Global TOTP hotkey¶
Windows, Linux & macOS
Available on all three. Toggle it under Settings (Windows) or in the tray menu → “TOTP-Hotkey (Ctrl+Alt+P)” (Linux/macOS). See Platform notes below — macOS needs a one-time permission grant, and Linux needs X11.
Press Ctrl+Alt+P anywhere and the app types your current 6-digit TOTP
code into whatever field has focus — handy for any 2FA prompt, not just the
VPN (webmail, a portal login, an SSH gateway…).
How it works¶
- The code is generated on the fly from the TOTP seed in your keyring (the same seed the VPN login uses — see Two-factor setup).
- It's typed as synthetic keystrokes into the focused field, then you press Enter yourself.

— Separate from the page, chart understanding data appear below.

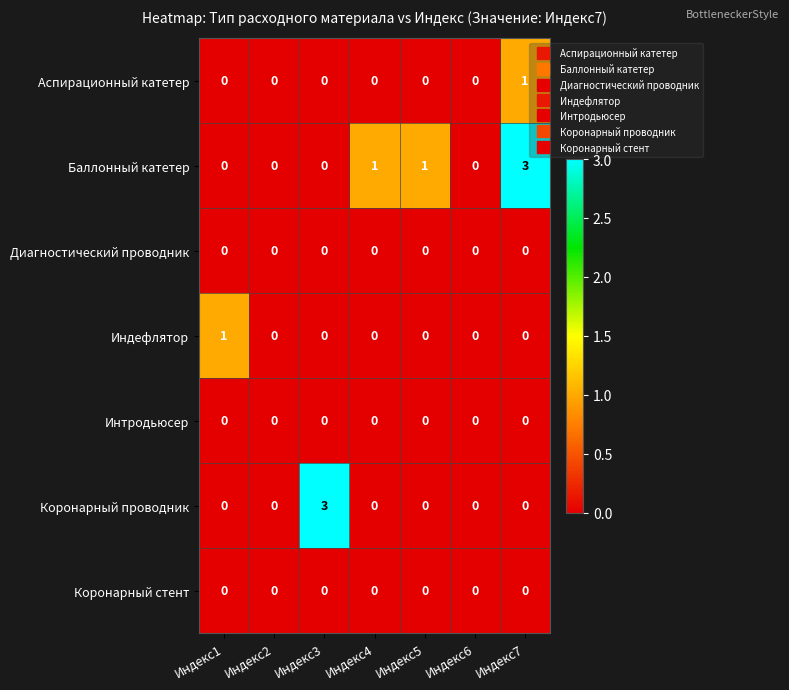

Which series changed the most between Индекс1 and Индекс7?

Баллонный катетер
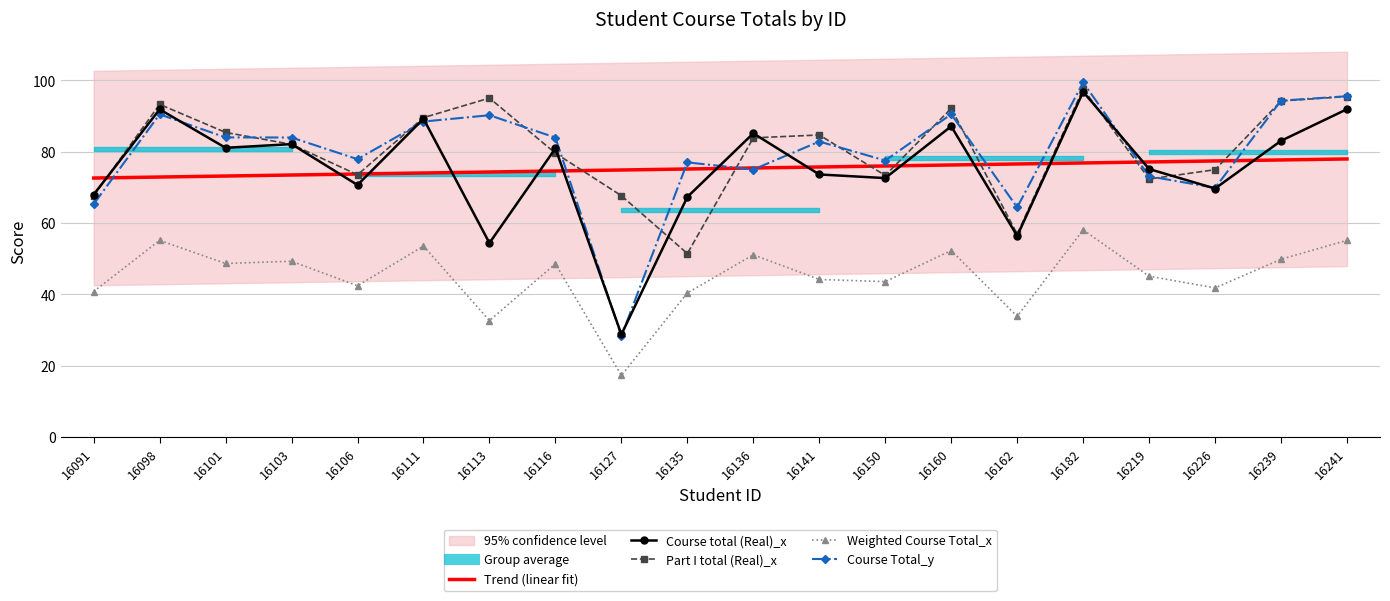

What is the sum of all Course total (Real)_x values?

1505.8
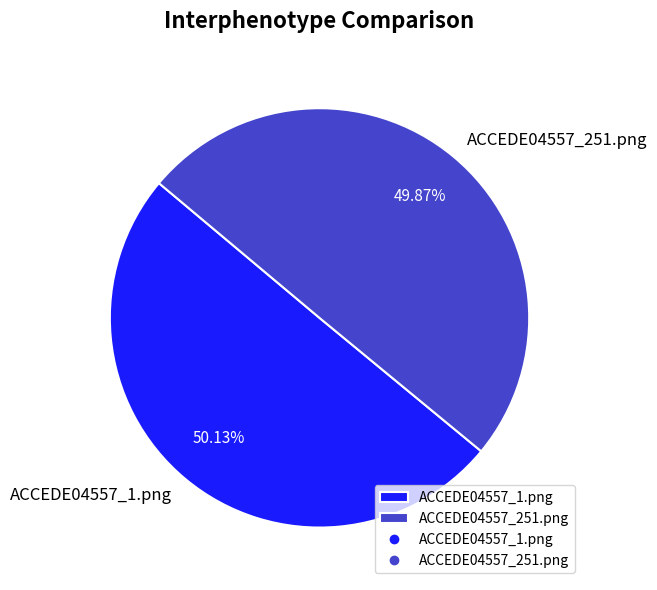

Combined, do ACCEDE04557_1.png and ACCEDE04557_251.png account for over 50%?

Yes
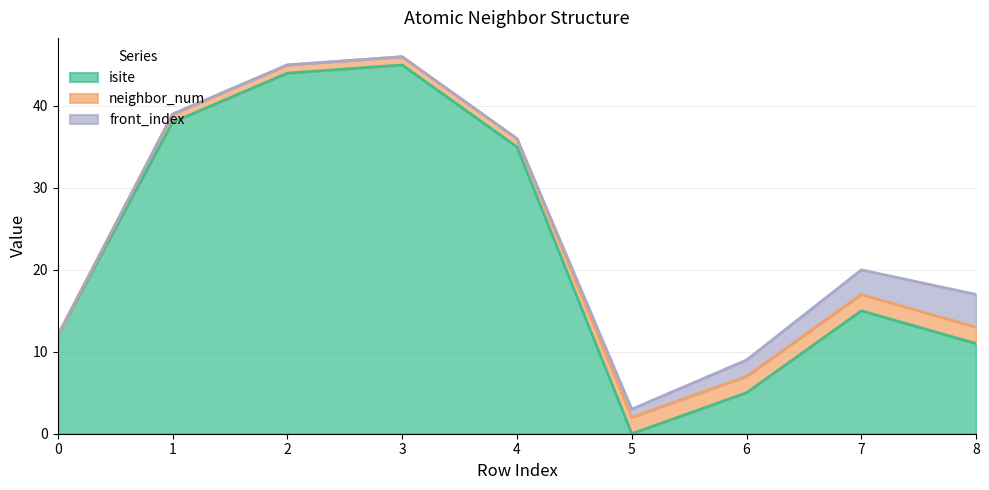

True or false: isite and neighbor_num cross at least once.

True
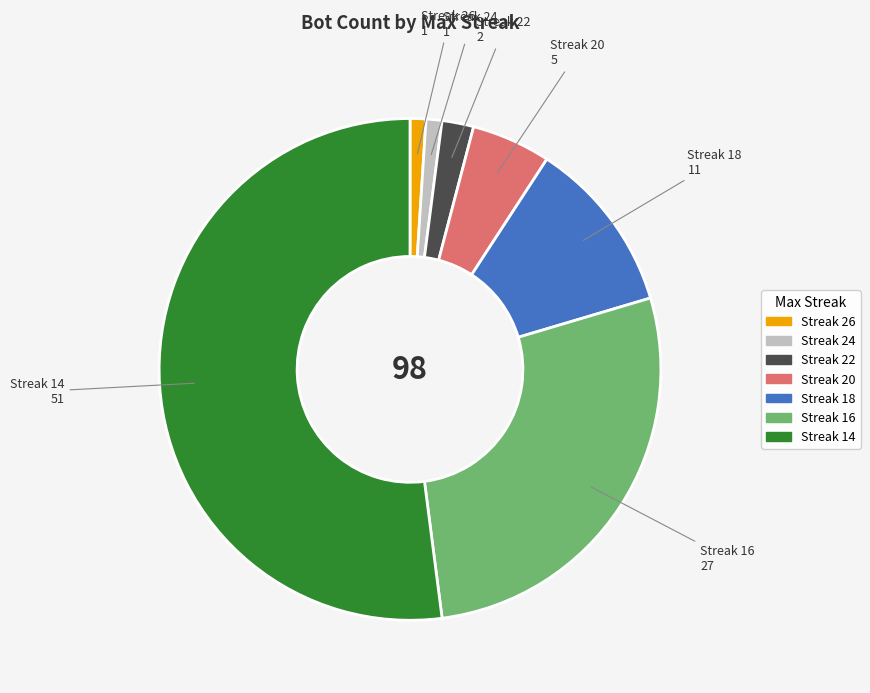

Rank the categories by value from highest to lowest.

14, 16, 18, 20, 22, 26, 24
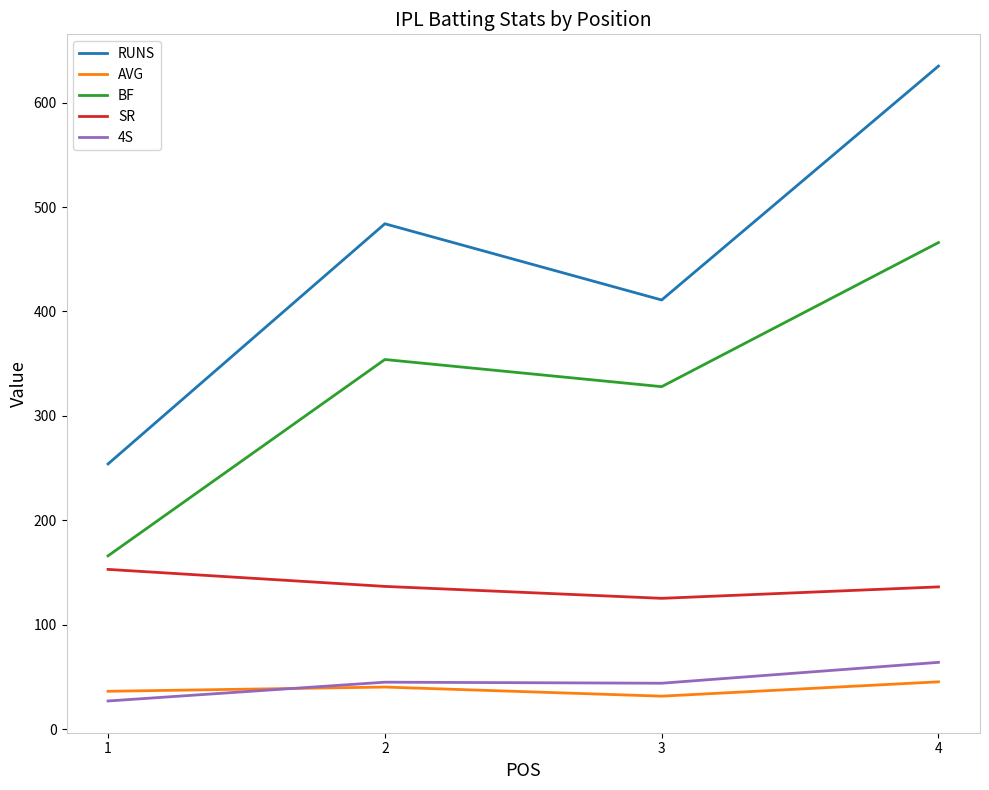

What is the spread (max minus min) of values at 1?

227.0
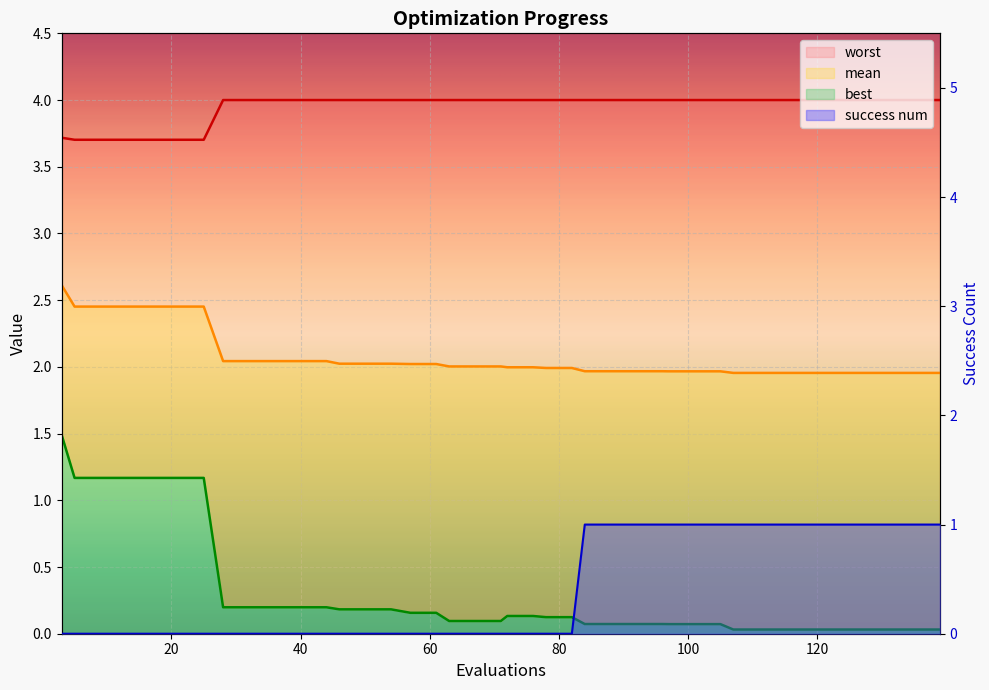

Reading left to right, what are all the values shown in this chart?

mean: 3=2.6	5=2.5	9=2.5	13=2.5	17=2.5	21=2.5	25=2.5	28=2.0	32=2.0	36=2.0	40=2.0	44=2.0	46=2.0	50=2.0	54=2.0	57=2.0	61=2.0	63=2.0	67=2.0	71=2.0	72=2.0	76=2.0	78=2.0	82=2.0	84=2.0	88=2.0	92=2.0	96=2.0	97=2.0	101=2.0	105=2.0	107=2.0	111=2.0	115=2.0	119=2.0	123=2.0	127=2.0	131=2.0	135=2.0	139=2.0
best: 3=1.5	5=1.2	9=1.2	13=1.2	17=1.2	21=1.2	25=1.2	28=0.2	32=0.2	36=0.2	40=0.2	44=0.2	46=0.2	50=0.2	54=0.2	57=0.2	61=0.2	63=0.1	67=0.1	71=0.1	72=0.1	76=0.1	78=0.1	82=0.1	84=0.1	88=0.1	92=0.1	96=0.1	97=0.1	101=0.1	105=0.1	107=0.0	111=0.0	115=0.0	119=0.0	123=0.0	127=0.0	131=0.0	135=0.0	139=0.0
worst: 3=3.7	5=3.7	9=3.7	13=3.7	17=3.7	21=3.7	25=3.7	28=4.0	32=4.0	36=4.0	40=4.0	44=4.0	46=4.0	50=4.0	54=4.0	57=4.0	61=4.0	63=4.0	67=4.0	71=4.0	72=4.0	76=4.0	78=4.0	82=4.0	84=4.0	88=4.0	92=4.0	96=4.0	97=4.0	101=4.0	105=4.0	107=4.0	111=4.0	115=4.0	119=4.0	123=4.0	127=4.0	131=4.0	135=4.0	139=4.0
success num: 3=0.0	5=0.0	9=0.0	13=0.0	17=0.0	21=0.0	25=0.0	28=0.0	32=0.0	36=0.0	40=0.0	44=0.0	46=0.0	50=0.0	54=0.0	57=0.0	61=0.0	63=0.0	67=0.0	71=0.0	72=0.0	76=0.0	78=0.0	82=0.0	84=1.0	88=1.0	92=1.0	96=1.0	97=1.0	101=1.0	105=1.0	107=1.0	111=1.0	115=1.0	119=1.0	123=1.0	127=1.0	131=1.0	135=1.0	139=1.0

- Nothing is shown on screen or copied to the clipboard.
Requirements¶
- A TOTP seed must be stored (otherwise there's nothing to generate).
- The hotkey is enabled by default; toggle it in Settings (Windows) or the tray menu (Linux/macOS).
Platform notes¶
Works out of the box. Toggle under Settings.
Toggle in the tray menu → “TOTP-Hotkey (Ctrl+Alt+P)”. It relies on
pynput, which works on X11. On Wayland (the default on newer
GNOME/KDE) the global key-grab and synthetic typing are blocked by the
compositor, so the hotkey won't fire — log into an X11/Xorg session if you
need it.
Toggle in the tray menu → “TOTP-Hotkey (Ctrl+Alt+P)”. macOS gates global keyboard access behind Privacy & Security: the first time, grant the app (or the terminal you launched it from) both Accessibility and Input Monitoring in System Settings → Privacy & Security, then toggle the hotkey off and on again. Without the grant it's a silent no-op (the app keeps working; only the hotkey is inert).
Tip
If Ctrl+Alt+P clashes with another app, disable it (Settings / tray menu).
The code is only valid for ~30 seconds, so trigger it right before you need it.